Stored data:
►

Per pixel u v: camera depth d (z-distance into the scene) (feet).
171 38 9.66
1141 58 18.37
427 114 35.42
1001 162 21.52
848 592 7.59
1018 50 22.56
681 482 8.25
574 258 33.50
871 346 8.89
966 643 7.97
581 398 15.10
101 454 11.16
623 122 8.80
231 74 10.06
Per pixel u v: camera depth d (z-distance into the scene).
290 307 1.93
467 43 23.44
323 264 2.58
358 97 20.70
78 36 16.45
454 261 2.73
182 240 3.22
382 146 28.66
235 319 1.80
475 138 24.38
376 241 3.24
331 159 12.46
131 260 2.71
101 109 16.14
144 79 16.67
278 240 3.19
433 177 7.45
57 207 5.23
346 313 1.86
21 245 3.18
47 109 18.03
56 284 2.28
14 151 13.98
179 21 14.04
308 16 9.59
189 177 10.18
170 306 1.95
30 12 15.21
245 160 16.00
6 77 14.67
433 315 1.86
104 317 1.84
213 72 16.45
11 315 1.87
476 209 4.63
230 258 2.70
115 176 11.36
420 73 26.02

◄
►

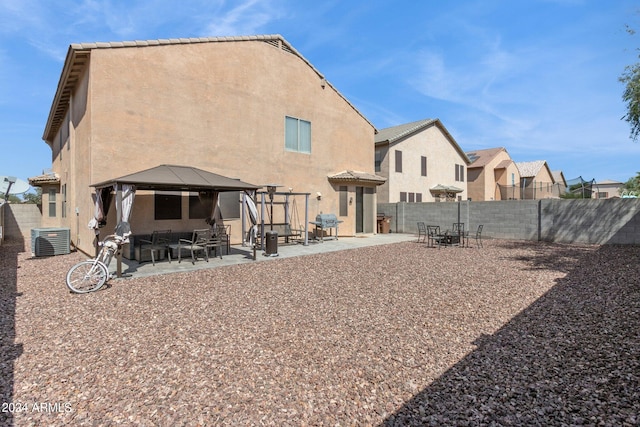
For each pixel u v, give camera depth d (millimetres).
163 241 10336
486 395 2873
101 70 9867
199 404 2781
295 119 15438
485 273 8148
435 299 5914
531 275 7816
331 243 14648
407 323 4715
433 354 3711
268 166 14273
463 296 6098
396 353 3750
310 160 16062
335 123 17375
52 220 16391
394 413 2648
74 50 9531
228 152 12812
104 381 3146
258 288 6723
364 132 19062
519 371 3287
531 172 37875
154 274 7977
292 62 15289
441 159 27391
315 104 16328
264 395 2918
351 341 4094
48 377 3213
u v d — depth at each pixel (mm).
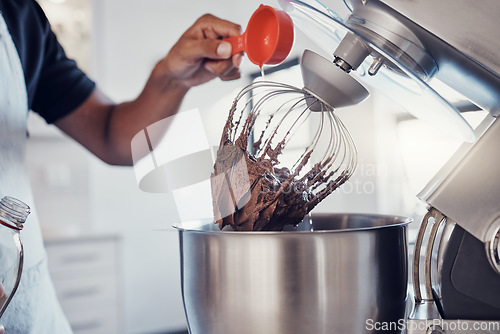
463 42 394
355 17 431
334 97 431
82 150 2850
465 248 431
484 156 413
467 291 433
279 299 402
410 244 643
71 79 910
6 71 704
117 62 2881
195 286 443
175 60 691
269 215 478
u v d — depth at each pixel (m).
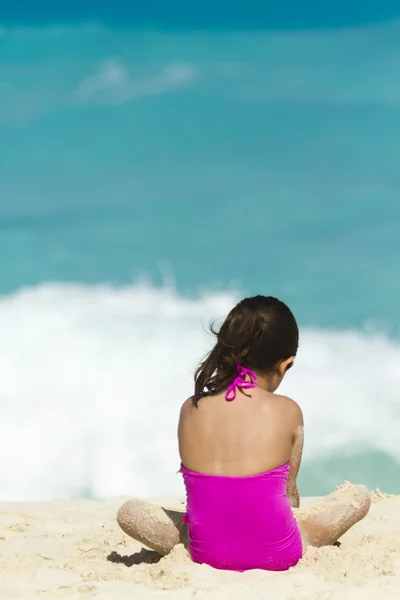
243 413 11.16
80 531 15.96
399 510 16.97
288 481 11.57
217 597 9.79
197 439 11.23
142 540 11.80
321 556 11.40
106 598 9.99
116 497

◄

> [Task objective]: The total, and only the total: count the lines above that contain "each".

> [Output below]: 3